Yerelde ise maalesef işler istediğimiz gibi gitmiyor. CHP'de Fatsalı Mehmet Yıldız ve Doğan Çelebi liste dışı kaldı. İsa Yazıcı ise beklediği yeri bulamadı. Şuan sadece Fatsa havzasından, Adalet Kalkınma Partisi'nden, Hasan Acu, Mehmet Şener, Eyüp Fatsa, Hamide Aydemir ve Fatih Sözen var. Milliyetçi Hareket Partisi'nden, ise sadece Murat Kaçak var. Bizi yine çok kritik bir süreç bekliyor. İki partide de, haftaya herşey kesinleşir. İnşallah, Fatsa yine sahipsiz kalmaz.

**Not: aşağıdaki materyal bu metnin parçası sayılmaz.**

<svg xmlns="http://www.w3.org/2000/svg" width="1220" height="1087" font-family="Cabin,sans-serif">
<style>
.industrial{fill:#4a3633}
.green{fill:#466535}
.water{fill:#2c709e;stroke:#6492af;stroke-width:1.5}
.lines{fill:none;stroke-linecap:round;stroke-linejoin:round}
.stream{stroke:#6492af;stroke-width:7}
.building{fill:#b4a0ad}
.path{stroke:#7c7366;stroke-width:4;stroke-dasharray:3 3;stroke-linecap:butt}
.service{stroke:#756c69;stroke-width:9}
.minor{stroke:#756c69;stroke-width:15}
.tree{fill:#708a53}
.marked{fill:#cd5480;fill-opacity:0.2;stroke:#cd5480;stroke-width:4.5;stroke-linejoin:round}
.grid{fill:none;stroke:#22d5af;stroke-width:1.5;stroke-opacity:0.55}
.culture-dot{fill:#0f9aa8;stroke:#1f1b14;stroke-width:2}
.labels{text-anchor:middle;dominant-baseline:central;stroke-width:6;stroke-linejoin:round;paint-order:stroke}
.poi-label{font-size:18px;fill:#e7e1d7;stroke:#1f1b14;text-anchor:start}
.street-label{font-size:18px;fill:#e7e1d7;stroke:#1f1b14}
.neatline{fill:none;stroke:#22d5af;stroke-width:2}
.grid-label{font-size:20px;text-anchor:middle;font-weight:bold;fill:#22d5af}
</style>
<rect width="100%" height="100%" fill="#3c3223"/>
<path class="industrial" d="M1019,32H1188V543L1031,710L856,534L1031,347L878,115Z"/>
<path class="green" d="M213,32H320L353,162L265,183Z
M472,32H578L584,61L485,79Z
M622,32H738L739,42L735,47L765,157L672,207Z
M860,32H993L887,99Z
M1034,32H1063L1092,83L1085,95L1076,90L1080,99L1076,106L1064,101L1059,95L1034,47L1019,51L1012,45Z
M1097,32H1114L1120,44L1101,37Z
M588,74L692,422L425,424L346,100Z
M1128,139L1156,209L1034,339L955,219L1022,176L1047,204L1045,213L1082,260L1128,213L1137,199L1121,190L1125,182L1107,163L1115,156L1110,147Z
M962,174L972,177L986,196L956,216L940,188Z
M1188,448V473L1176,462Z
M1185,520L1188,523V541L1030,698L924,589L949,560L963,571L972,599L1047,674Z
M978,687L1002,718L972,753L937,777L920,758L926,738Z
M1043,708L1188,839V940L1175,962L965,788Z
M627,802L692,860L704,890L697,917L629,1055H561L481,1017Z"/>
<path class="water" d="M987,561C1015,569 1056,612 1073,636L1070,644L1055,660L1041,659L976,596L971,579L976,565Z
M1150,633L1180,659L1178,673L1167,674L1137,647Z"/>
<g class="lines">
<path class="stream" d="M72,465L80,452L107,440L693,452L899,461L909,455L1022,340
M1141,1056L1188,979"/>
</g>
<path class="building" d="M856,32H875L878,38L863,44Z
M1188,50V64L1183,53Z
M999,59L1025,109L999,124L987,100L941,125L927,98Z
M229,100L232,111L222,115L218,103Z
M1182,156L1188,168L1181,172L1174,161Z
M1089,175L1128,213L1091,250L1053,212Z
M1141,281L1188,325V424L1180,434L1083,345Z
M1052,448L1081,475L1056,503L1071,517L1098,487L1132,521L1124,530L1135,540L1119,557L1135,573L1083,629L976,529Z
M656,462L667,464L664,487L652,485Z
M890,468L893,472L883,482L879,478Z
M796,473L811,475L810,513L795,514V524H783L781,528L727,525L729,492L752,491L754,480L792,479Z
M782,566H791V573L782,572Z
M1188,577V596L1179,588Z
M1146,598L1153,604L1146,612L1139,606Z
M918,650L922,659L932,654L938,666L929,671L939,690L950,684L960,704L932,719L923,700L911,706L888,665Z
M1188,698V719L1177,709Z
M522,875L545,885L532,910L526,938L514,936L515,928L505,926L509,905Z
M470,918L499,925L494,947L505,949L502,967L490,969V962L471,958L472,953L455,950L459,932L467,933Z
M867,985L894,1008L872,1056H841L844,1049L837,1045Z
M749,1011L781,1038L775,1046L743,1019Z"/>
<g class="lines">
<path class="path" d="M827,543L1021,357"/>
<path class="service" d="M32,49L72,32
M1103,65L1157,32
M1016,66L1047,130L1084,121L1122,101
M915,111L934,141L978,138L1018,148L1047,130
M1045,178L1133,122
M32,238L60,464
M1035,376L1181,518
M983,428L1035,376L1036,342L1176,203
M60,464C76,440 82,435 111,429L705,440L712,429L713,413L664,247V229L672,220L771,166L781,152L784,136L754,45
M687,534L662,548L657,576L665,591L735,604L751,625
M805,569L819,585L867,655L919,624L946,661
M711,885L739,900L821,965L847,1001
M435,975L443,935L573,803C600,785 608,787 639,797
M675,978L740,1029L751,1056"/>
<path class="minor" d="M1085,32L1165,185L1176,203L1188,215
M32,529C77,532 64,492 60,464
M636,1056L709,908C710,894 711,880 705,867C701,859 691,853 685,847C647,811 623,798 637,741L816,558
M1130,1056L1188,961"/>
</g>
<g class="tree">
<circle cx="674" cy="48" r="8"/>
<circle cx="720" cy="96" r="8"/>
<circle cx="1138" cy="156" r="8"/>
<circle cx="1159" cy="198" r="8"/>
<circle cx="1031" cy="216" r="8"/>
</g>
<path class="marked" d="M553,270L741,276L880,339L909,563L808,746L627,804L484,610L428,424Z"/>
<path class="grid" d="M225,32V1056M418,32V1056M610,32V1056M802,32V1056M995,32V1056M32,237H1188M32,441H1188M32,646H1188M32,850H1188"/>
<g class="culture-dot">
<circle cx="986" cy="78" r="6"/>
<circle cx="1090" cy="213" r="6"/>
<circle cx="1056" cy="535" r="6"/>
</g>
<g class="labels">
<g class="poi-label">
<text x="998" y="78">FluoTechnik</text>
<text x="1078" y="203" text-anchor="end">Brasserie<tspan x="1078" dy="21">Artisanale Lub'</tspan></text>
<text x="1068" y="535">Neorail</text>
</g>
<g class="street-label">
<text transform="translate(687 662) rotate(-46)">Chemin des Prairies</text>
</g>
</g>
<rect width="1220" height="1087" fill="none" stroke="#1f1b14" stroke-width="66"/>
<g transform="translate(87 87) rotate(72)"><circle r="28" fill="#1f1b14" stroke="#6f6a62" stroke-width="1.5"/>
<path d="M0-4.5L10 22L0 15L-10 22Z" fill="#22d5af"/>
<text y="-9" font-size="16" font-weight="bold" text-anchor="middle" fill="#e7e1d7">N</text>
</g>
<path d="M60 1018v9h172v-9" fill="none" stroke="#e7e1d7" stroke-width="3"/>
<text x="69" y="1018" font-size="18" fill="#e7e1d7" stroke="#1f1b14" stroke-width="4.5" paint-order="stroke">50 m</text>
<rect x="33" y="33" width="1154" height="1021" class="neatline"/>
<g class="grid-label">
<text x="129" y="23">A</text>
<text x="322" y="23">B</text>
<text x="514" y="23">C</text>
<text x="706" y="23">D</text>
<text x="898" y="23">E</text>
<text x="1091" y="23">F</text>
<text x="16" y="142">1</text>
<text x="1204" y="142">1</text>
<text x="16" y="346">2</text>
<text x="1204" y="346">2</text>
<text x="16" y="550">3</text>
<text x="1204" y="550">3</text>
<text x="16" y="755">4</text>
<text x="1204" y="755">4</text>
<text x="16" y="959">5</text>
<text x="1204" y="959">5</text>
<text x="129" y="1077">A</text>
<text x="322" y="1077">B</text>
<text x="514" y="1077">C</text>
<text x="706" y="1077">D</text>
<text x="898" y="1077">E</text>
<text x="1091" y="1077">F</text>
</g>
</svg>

Asıl konuma gelecek olursam, dün '2 Nisan Otizmi Farkındalık Günü'ydü'. Benim ablam otistik. Bu sebeple, aklim baki olduğundan bu yana, ben otizimin farkındayım. Benim, ben olmamda ablamın o kadar büyük payı var ki, yazsam roman olur. Onların farkına varmak, aslında üste yazdığım tüm olayların üstünde. Onlar, cennetin en güzel yerinde yerlerini alacak. Onları farkedenler ise, onların şefaatinden muhakkak faydalanır. Otistikleri farkına varmaktan daha da fazlasını yapıp, anlarsak işte o zaman İNSAN oluruz. Biz insan olursak, yukarıda yazdığım kötü hadiselerin hiç birisi yaşanmaz. Bizim tek ilacımız toplumsal uyanıştır. Ancak bu uyanış olursa, yolumuz güllük gülistanlık olacaktır. Uyanmazsak mı? İşte bunu düşünmek dahi istemiyorum.